Few people here know that Week was born with Bell’s palsy, a condition that can cause facial paralysis. For much of his adult life, until he received treatment, Week’s head was tilted so far to the side that he suffered severe neck and back pain. Apart from a brief stint flipping burgers at a McDonald’s, he was unable to find a job in the mainstream workforce. Week said he spent years folding cardboard boxes at a sheltered workshop, earning poverty-level wages, before getting hired at MDI.
Now he’s a line supervisor, making nearly $13 an hour, with benefits. “There was a time when I was convinced that I would be stuck spending my whole life folding boxes,” Week, 37, said. “People made assumptions about me based on my appearance, not knowing that I could work circles around them if given the chance.”
As he paced the factory floor, Week stopped to comfort a young worker with Down syndrome whose head was buried in his hands. “It feels like a ‘choo-choo train’ is running through my brain,” the worker said, as Week gently walked him toward the break room. “It’s different here than other places,” Week said, as he fixed the worker’s cap. “Here, we’re all just people.”
Ryan Scharnott, 30, who has battled epileptic seizures since childhood, said he has earned enough at MDI to go on golf outings and vacation cruises to Alaska and Hawaii. It bothers him that some of his friends with disabilities lack the same opportunities. One of his housemates, he said, brings home paychecks from a workshop of less than $1 an hour. “A lot of us here feel like we’ve finally made it, but we feel bad for those who haven’t,” Scharnott said.
Postal Service contract
Until the Cohasset plant opened, most of these workers toiled in the basement of an old potato barn in nearby Deer River that was turned into a small recycling facility. Huddled in the drafty building, the workers were largely isolated from the mainstream workforce and had few opportunities for advancement, they said. “It was cold, cold cold!” said Breanna Terwey, 23.
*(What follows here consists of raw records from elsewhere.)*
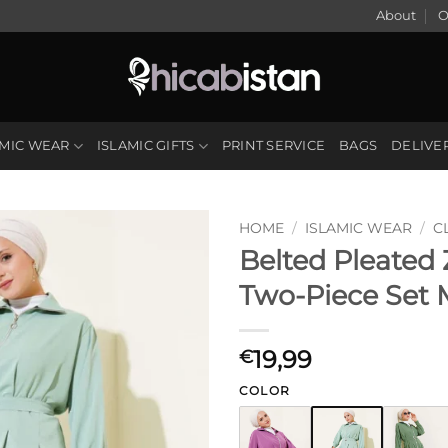
About
O
AMIC WEAR
ISLAMIC GIFTS
PRINT SERVICE
BAGS
DELIVE
HOME
/
ISLAMIC WEAR
/
C
Belted Pleated
Two-Piece Set 
19,99
€
COLOR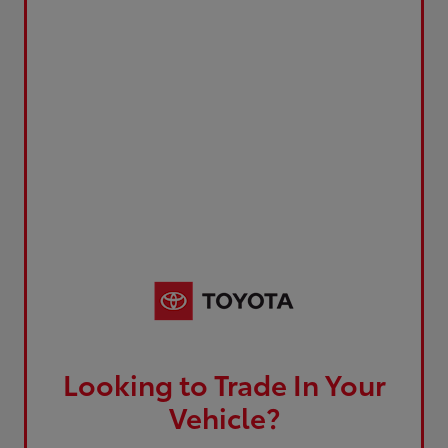
Looking to Trade In Your
Vehicle?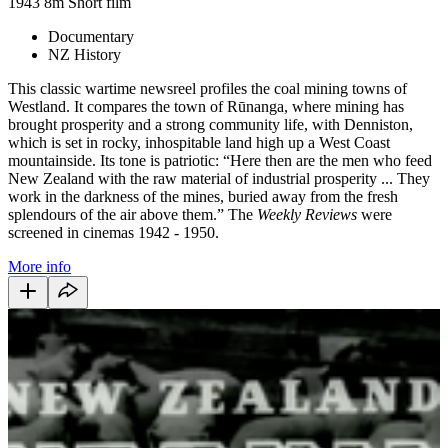
1943
8m
Short film
Documentary
NZ History
This classic wartime newsreel profiles the coal mining towns of
Westland. It compares the town of Rūnanga, where mining has
brought prosperity and a strong community life, with Denniston,
which is set in rocky, inhospitable land high up a West Coast
mountainside. Its tone is patriotic: “Here then are the men who feed
New Zealand with the raw material of industrial prosperity ... They
work in the darkness of the mines, buried away from the fresh
splendours of the air above them.” The
Weekly Reviews
were
screened in cinemas 1942 - 1950.
More info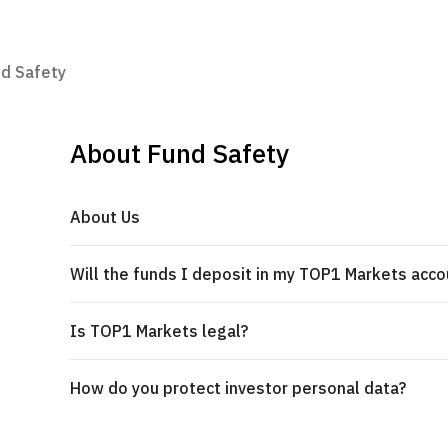
d Safety
About Fund Safety
About Us
Will the funds I deposit in my TOP1 Markets acco
Is TOP1 Markets legal?
How do you protect investor personal data?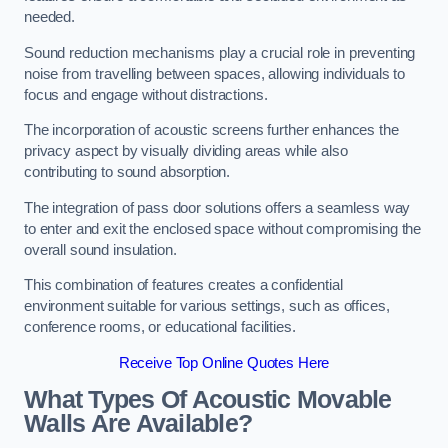
needed.
Sound reduction mechanisms play a crucial role in preventing
noise from travelling between spaces, allowing individuals to
focus and engage without distractions.
The incorporation of acoustic screens further enhances the
privacy aspect by visually dividing areas while also
contributing to sound absorption.
The integration of pass door solutions offers a seamless way
to enter and exit the enclosed space without compromising the
overall sound insulation.
This combination of features creates a confidential
environment suitable for various settings, such as offices,
conference rooms, or educational facilities.
Receive Top Online Quotes Here
What Types Of Acoustic Movable
Walls Are Available?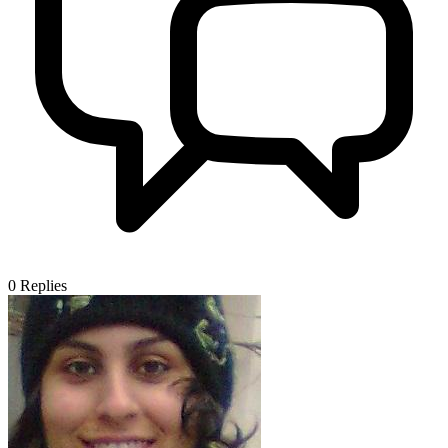
0
Replies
Their fortunes changed dramatically when the Deer River facility joined with MDI, a nonprofit that manufactures millions of plastic containers for the U.S. Postal Service and other large customers. Using its deep pockets, and a $1 million grant from the private Blandin Foundation, MDI acquired an empty warehouse in Cohasset and then moved all 74 employees from Deer River to the new facility. While MDI focuses on integrating people into its five plants, the nonprofit also helps workers find outside jobs in the community. Its Grand Rapids plant has a wall blanketed with dozens of job postings, all paying at least minimum wage. Even workers who receive job support services are referred to as “employees,” instead of clients, and make an average wage of $9.88 an hour plus benefits. About half of MDI’s 508 employees at its five plants have disabilities.
“We are as close to community employment without being community employment as you can get,” McDermott said. “This is real work, and not just make work.”
On a recent afternoon, Week looked upbeat as he sorted through a stack of files on his desk. He had just received a positive job review, which meant his pay likely would be bumped up above $13 an hour. Finally, Week mused, he might be able to go on a long vacation with his wife and five children, and fulfill his ambition to someday see the Pacific Ocean.
“I’ve spent my whole life here, surrounded by woods and lakes,” he said. “It’s nice, but we all want to experience something bigger.”